Besides, being a revolutionary was also a brilliant way to get girls! Jo had left me, and Sam was soon to follow in her footsteps, but Ruthie, Becki, and most importantly Katharine – all fell at my feet in adoration! But more of that later.

Why am I boring you with all this political nonsense in a missive allegedly about VW camper vans? Well for one thing, I need to pad out the number of words in the vague hope of turning this whole exercise in self indulgance into a successful book, for another I hope you might find it interesting, but mainly, because it gives me a great excuse to show you pictures of Charlie with our range of huge smiley sun No Nukes stickers. Every so often we’d get one in a new language, so ‘Nuclear Power – No Thanks’ gradually morphed into ‘Nucleaire – Non Merci’, and just to show that we’d totally gotten over the horrible war and all and loved the Germans really, ‘Atomkraft – Nein Danke’! I haven’t been able to find any pix of the last one, so you’ll just have to take my word for it.

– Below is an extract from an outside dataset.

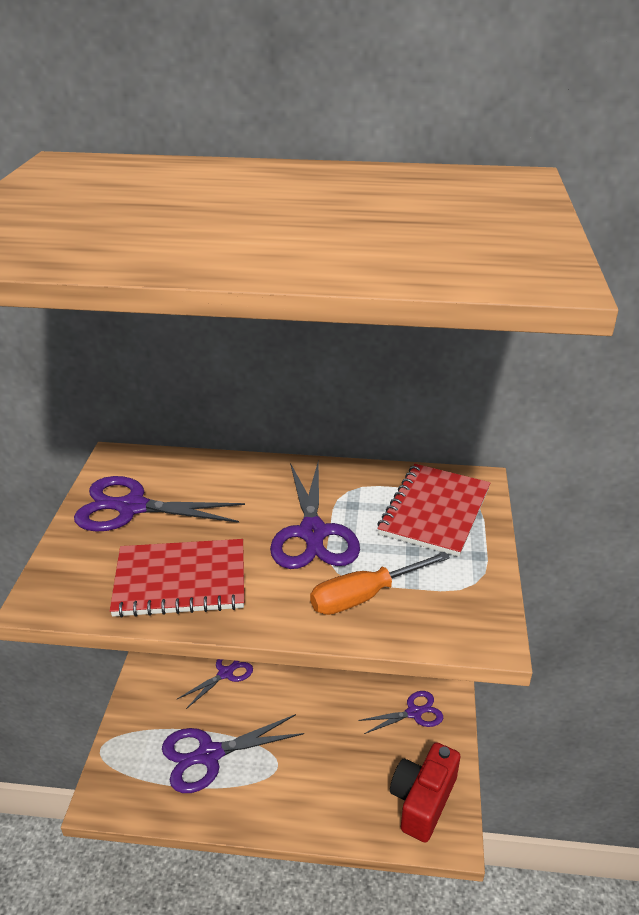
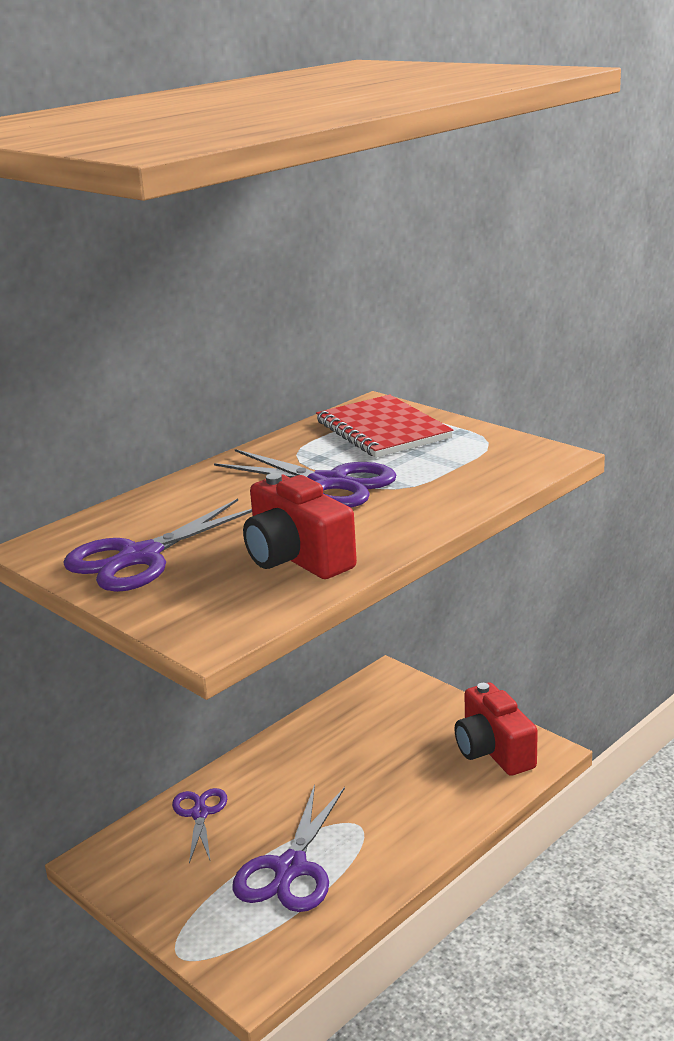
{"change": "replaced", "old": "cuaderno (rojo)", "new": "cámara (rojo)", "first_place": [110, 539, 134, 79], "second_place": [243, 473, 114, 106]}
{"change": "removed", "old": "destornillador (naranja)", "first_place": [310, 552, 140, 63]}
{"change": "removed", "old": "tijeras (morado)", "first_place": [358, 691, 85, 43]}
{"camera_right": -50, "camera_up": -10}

Also, and let’s be frank about this, the title you’re dealing with here is ’Travels With Charlie – Life with a Volkswagen Van’, so elements of my life in general are bound to creep in somewhere along the line. And, if you don’t like it, you know what to do.

1 comment:

AlanD-J said...

Great stuff as always, Dick! Did you know that Mike Cooley, writer of the Lucas Shop Stewards Plan, was my boss for about seven years at GLEB? Don't think they ever actually built a dialysis machine, just designed one and also a hybrid car - like the Prius so beloved of today's smug and well heeled (bitch bitch). I can confirm the existence of your Atomkraft Nein Danke - well cool it was and I used to covert it! I'm so pleased you blew out the SWP so early in your political life - bunch of entryist wankers. Keep up the creative flow.